[[ RECORDS FOR THIS EXERCISE open ]]
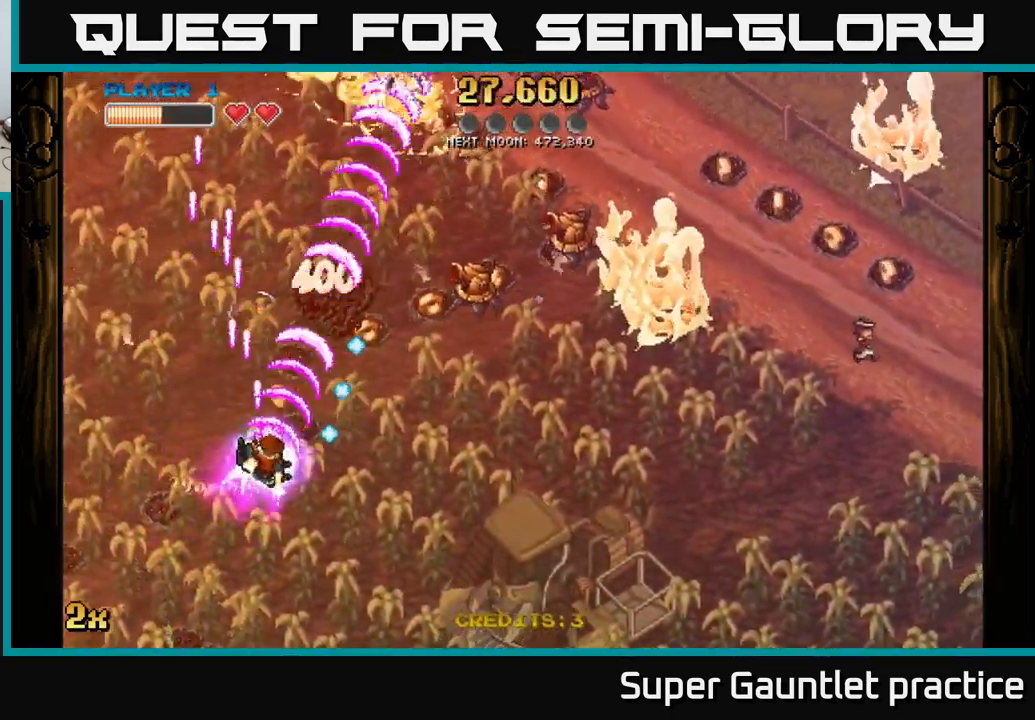
{"buttons": ["A"], "left_stick": "up", "events": [[467, "left_stick", "up"]]}
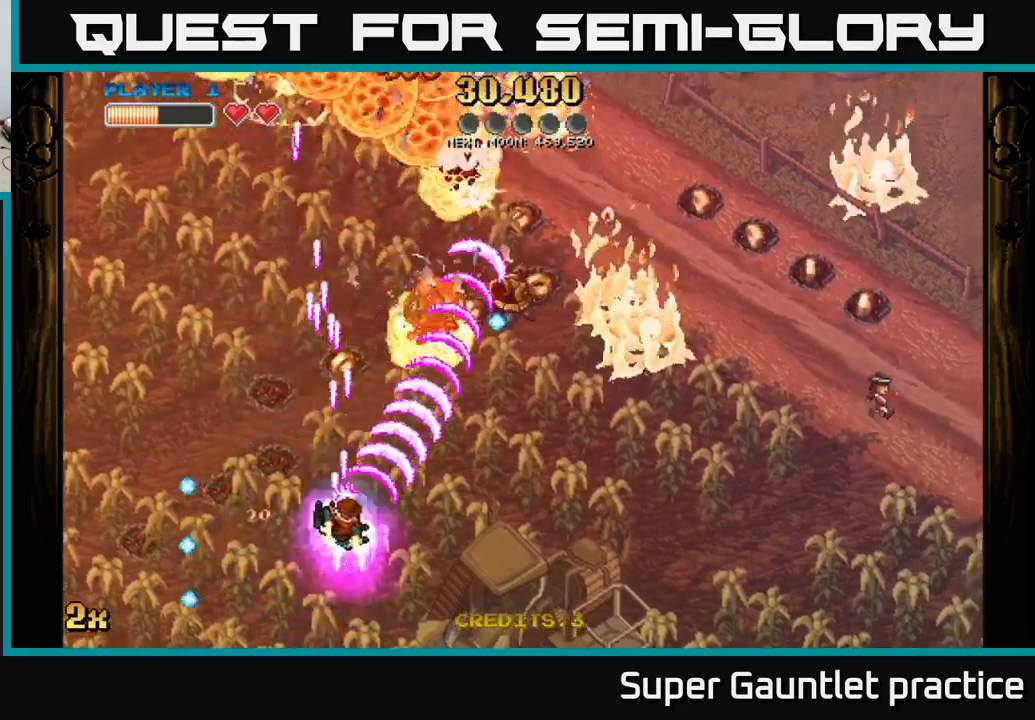
{"buttons": ["A"], "left_stick": "right", "events": [[133, "left_stick", "up-right"], [317, "left_stick", "right"]]}
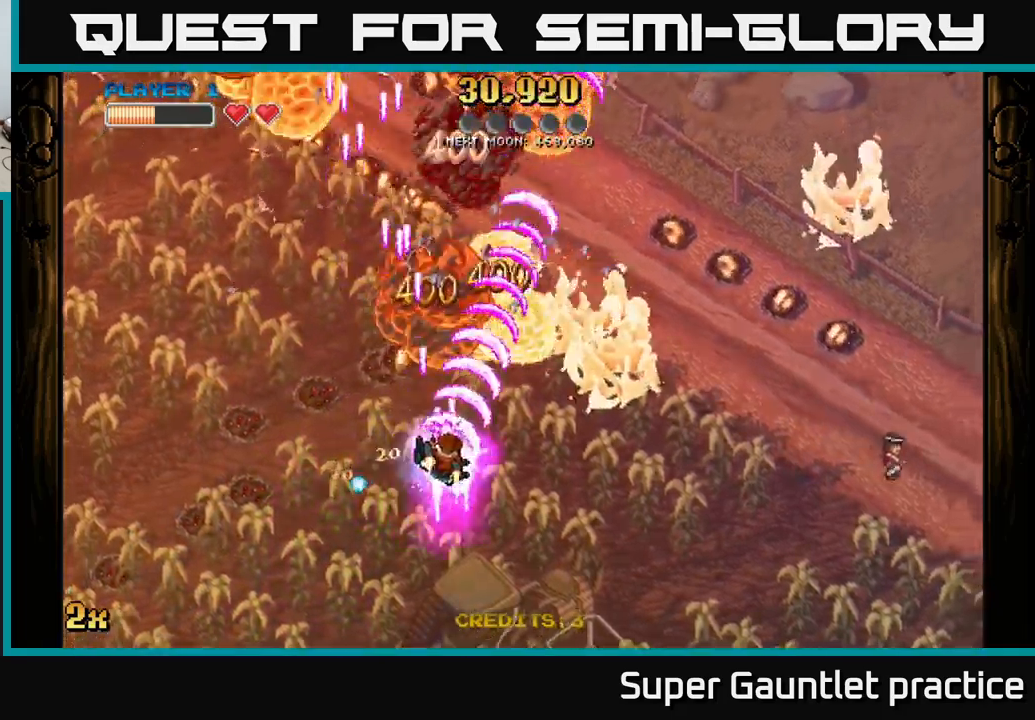
{"buttons": ["A"], "left_stick": "up-right", "events": [[167, "left_stick", "up"], [217, "left_stick", "up-left"], [233, "X", "down"], [333, "X", "up"], [483, "left_stick", "up-right"]]}
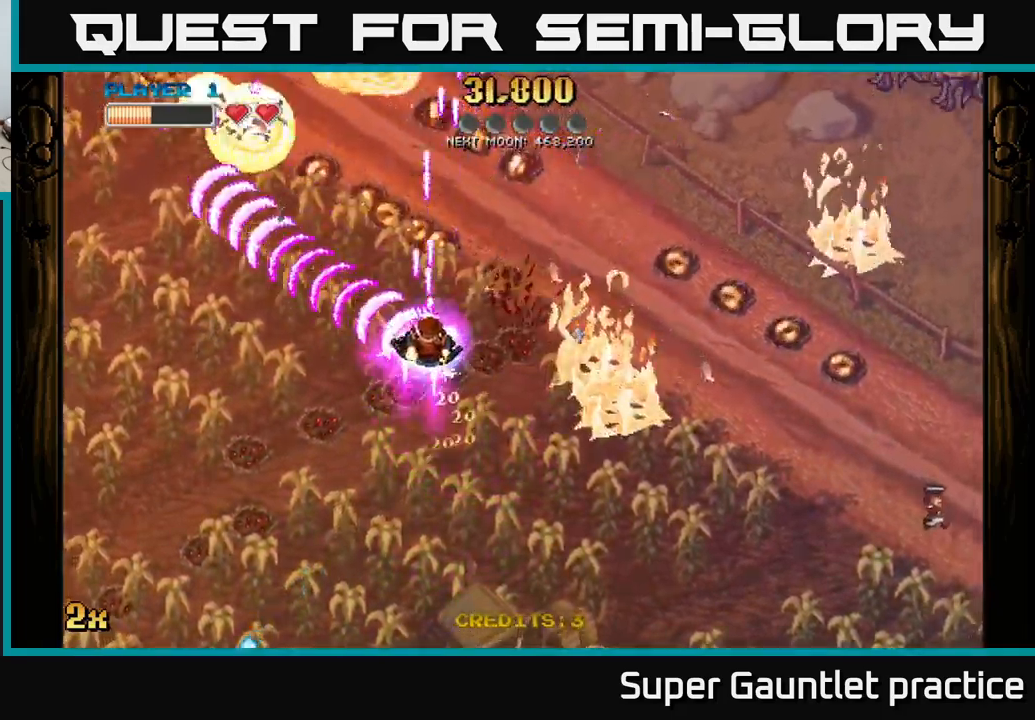
{"buttons": ["A", "X"], "left_stick": "up-right", "events": [[67, "left_stick", "down-right"], [400, "left_stick", "up-right"], [450, "X", "down"]]}
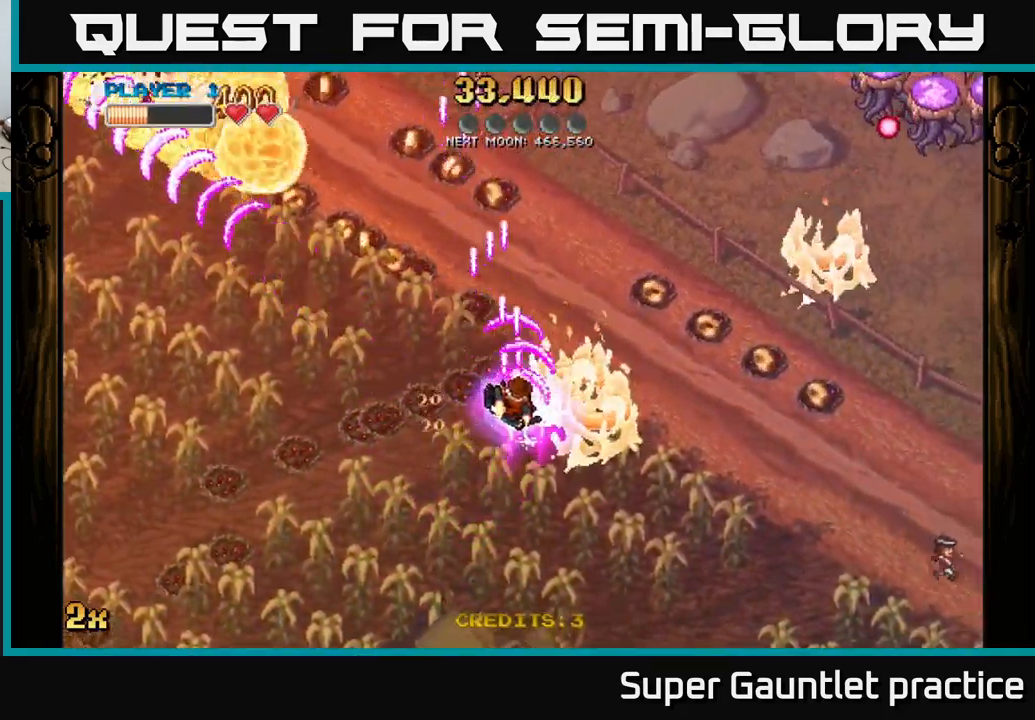
{"buttons": ["A"], "left_stick": "right", "events": [[83, "X", "up"], [167, "left_stick", "right"]]}
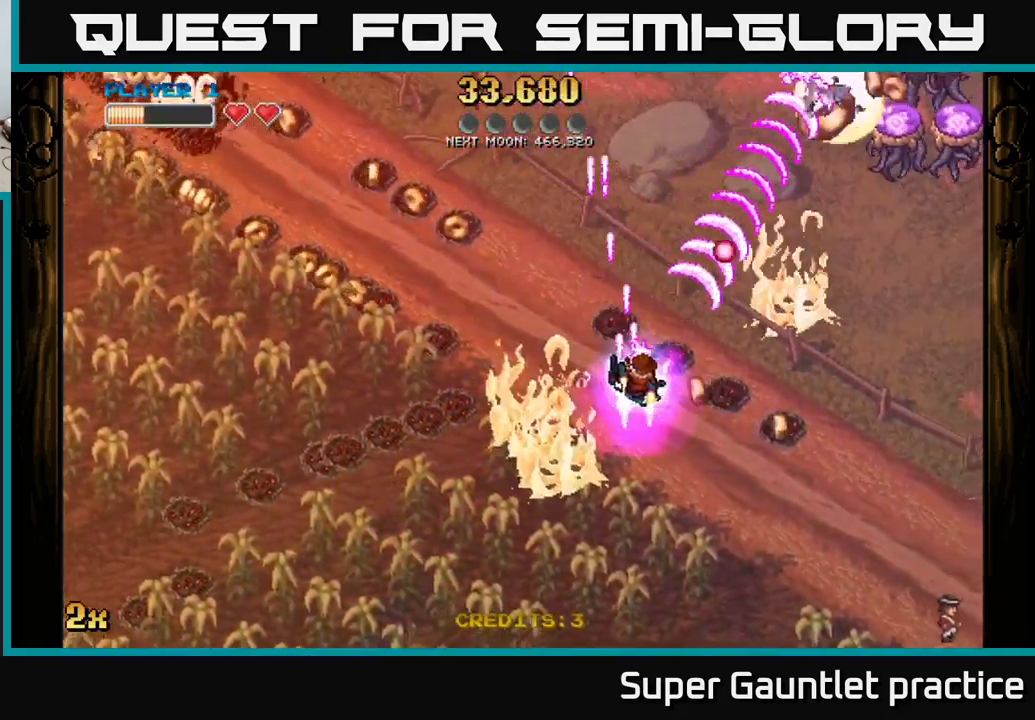
{"buttons": ["A"], "left_stick": "right", "events": []}
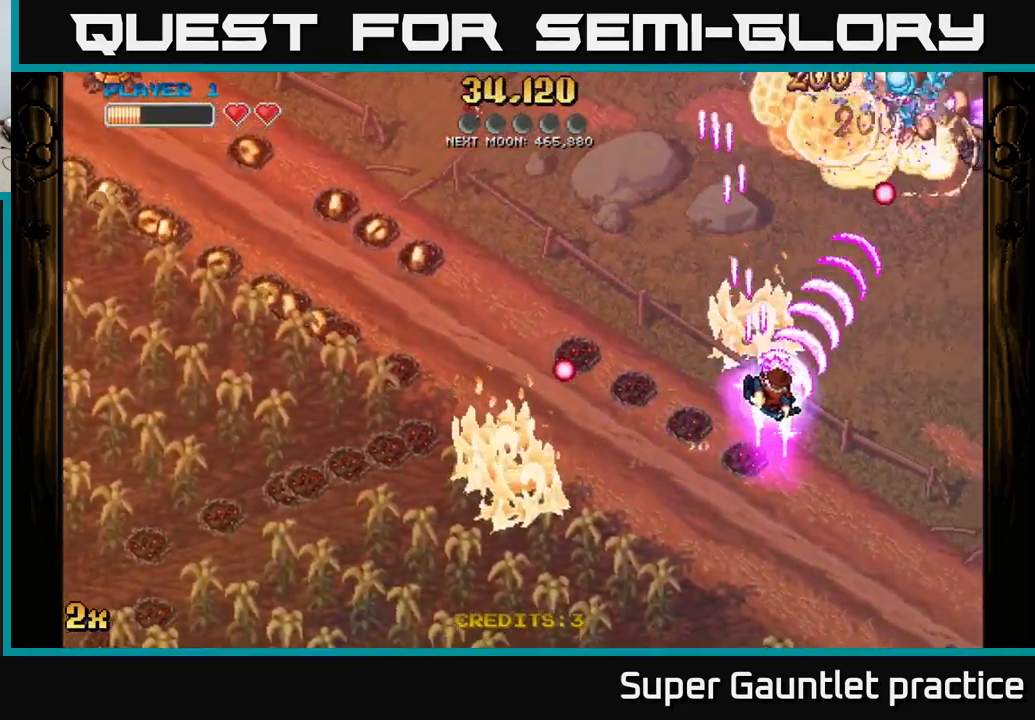
{"buttons": ["A"], "left_stick": "center", "events": [[283, "X", "down"], [317, "left_stick", "up"], [400, "X", "up"], [483, "left_stick", "center"]]}
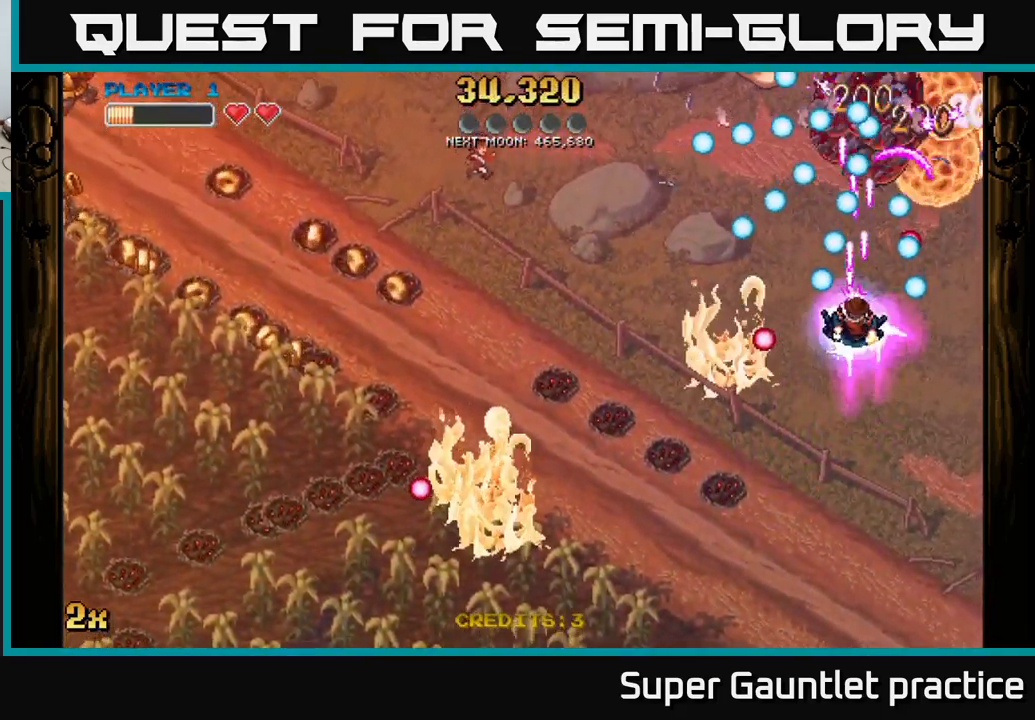
{"buttons": ["A"], "left_stick": "center", "events": [[17, "left_stick", "down"], [450, "left_stick", "center"]]}
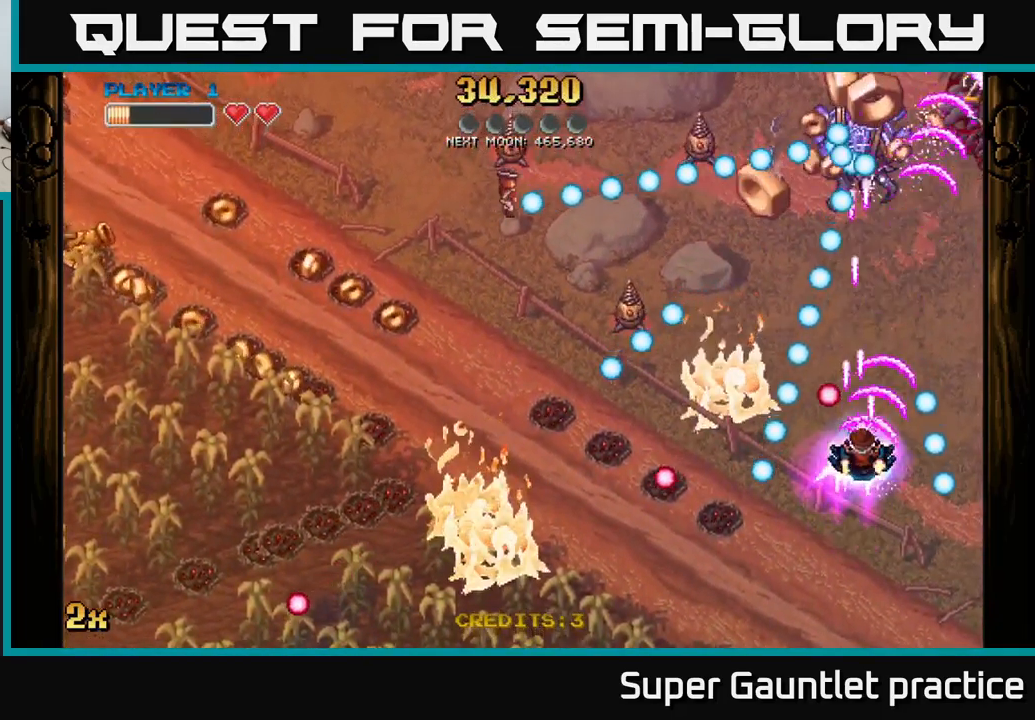
{"buttons": ["A"], "left_stick": "up-left", "events": [[200, "left_stick", "up"], [400, "left_stick", "center"], [500, "left_stick", "up-left"]]}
[[ RECORDS FOR THIS EXERCISE closed ]]
[TASK DETAILS] Which lines of the entries above contain the string "down"? Copy each one.

[FINISHED TASK]
{"buttons": ["A"], "left_stick": "up-right", "events": [[167, "left_stick", "up"], [217, "left_stick", "up-left"], [233, "X", "down"], [333, "X", "up"], [483, "left_stick", "up-right"]]}
{"buttons": ["A", "X"], "left_stick": "up-right", "events": [[67, "left_stick", "down-right"], [400, "left_stick", "up-right"], [450, "X", "down"]]}
{"buttons": ["A"], "left_stick": "center", "events": [[283, "X", "down"], [317, "left_stick", "up"], [400, "X", "up"], [483, "left_stick", "center"]]}
{"buttons": ["A"], "left_stick": "center", "events": [[17, "left_stick", "down"], [450, "left_stick", "center"]]}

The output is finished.